It’s the time of year for ‘Best of’ lists, and there’s no need for me to resist the temptation. Here is a list of the what I consider, thinking quickly, to be the best 10 books I’ve read this year, in terms of ‘fun’ of one sort or another – they were not all published this year, by any means, and I read them for all sorts of motivated or arbitrary reasons. Some are academic, some not so, all of them were thought provoking, and most of them are good for reading in the bath. So, in no particular order, here they are:
1). Eric Foner, 1983, Nothing But Freedom: Emancipation and its legacy. Bought for £1 from the Bookbarn, a withdrawn copy from the Seeley Library in Cambridge, a precursor to Foner’s monumental book on Reconstructioon published a few years later.
2). Mary McCarthy, 1972, The Stones of Florence & Venice Observed. Great reading if you’ve been to at least one of those places. Maybe not so much if you haven’t.
3). John Forrester and Laura Cameron, 2017, Freud in Cambridge. A book about influence and inspiration, about reception and resonance – and about the type of man who is prone to self-analysis.
4). Mariana Mazzucato, 2018, The Value of Everything: Making and Taking in the Global Economy. A clear, simple elaboration of a very radical, old fashioned, but still valid proposition – that price and value are not the same thing, and that the relationship between them is rather complex. If you teach Marx, Harvey, etc, etc, then this book should be on the your reading list to provide proper context, both contemporary and historical.
5). Nick Clarke, Will Jennings, Jonathan Moss, & Garry Stoker, 2018, The Good Politician: Folk Theories, Political Interaction, and the Rise of Anti-Politics. Dangerous stuff – empirically robust theory-building, essential reading if you want to think seriously about things subsumed under the heading of ‘populism’.
6). Graham Greene, 1951, The End of the Affair. I read this in two sittings, on a plane to and from Cape Town, and was inspired by this to try to write 500 words a day, like the more or less reliable narrator. I’m still trying. It’s easier to imagine changing one’s routines when stuck in a tube for hours than to actually do so, it turns out.

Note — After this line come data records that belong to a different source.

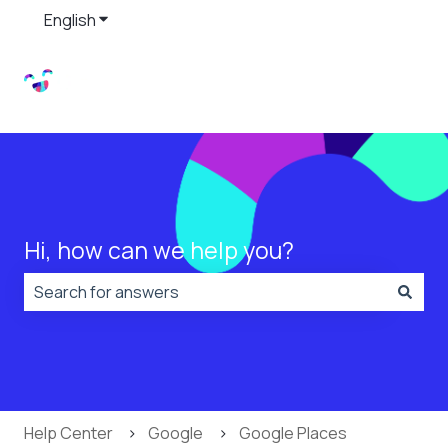
English
Show submenu for translations
Hi, how can we help you?
There are no suggestions because the search field is
Help Center
Google
Google Places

7) David Hepworth, 2017, Uncommon People: The Rise and Fall of the Rock Stars. A kind of genealogy of a what one might now think of as a residual aspect of popular culture. It’s more fun than that makes it sound.
8). Bruce Robbins, 2017, The Beneficiary. The best book about the ethics and politics of living in a stretched-out world of commodity production and markets and excessive responsibilities since, well, either this book or this one (neither of which it cites, but hey, nobody’s perfect).
9). Rowan Williams, 2015, Meeting God in Paul. I bought this accidentally while in a cathedral, it’s a short and simple introduction well suited to the non-believer, by a very smart man.
10). Shirley Jackson, 1949, The Lottery and other stories. Ordinary stuff, scary stuff.